Secondo lo psicoanalista americano Bergler, il giocatore d’azzardo non si preoccupa di correre continuamente rischi. Finisce per concentrare ogni suo pensiero sul gioco, finendo per escludere ogni altro interesse dalla sua vita. Non trae insegnamento dalle sconfitte e coltiva un ottimismo irrealistico rispetto alla possibilità di vincere continuando a giocare. Non riesce a darsi un limite e a smettere nonostante le perdite economiche finiscano per compromettere significativamente ogni aspetto della sua vita. Tutto ciò poiché non esiste dipendenza che non abbia in sé un nucleo di piacere che può essere soddisfatto, nella mente chi chi la vive, solo reiterando il comportamento finalizzato ad ottenere ciò di cui si sente di avere bisogno.
Si può guarire dalla ludopatia? E come?
Certo. È senz’altro possibile riconoscere, affrontare e gestire la propria dipendenza avvalendosi del supporto di persone competenti che possano accompagnare chi si trova a vivere un momento così complesso della propria vita a trovare strategie efficaci per venirne fuori. Nell’ambito della ludopatia, la terapia psicologica si propone di mettere in discussione le false credenze del giocatore come, ad esempio, quella per cui il giocatore crede di poter prevedere gli esiti del gioco e controllare le vincite. Ciò lo induce a sviluppare credenze distorte, come ad esempio ritenere che aver perso molto aumenterà le probabilità di vincere continuando a giocare. La terapia sarà uno spazio per promuovere la socialità e ricercare modalità di gratificazione alternative, oltre che per lavorare sulla prevenzione delle ricadute.
Possiamo parlare della ludopatia come una piaga della società moderna ancora troppo sottovalutata?

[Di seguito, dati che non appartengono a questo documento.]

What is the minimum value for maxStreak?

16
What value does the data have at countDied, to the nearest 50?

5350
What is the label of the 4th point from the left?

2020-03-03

La normalizzazione e la diffusione, anche tra i giovanissimi, del gioco d’azzardo non aiuta, senza dubbio, ad individuare precocemente chi oltrepassa il limite. Spesso, prima che le conseguenze sul piano economico e relazionale divengano evidenti, i giocatori riescono a rendere poco visibile all’esterno questo aspetto della propria vita. Ciò ha la grave conseguenza di rendere più complesso un intervento a sostegno di chi gioca prima che si siano raggiunti dei livelli di seria compromissione sul piano psicologico, economico, lavorativo e relazionale.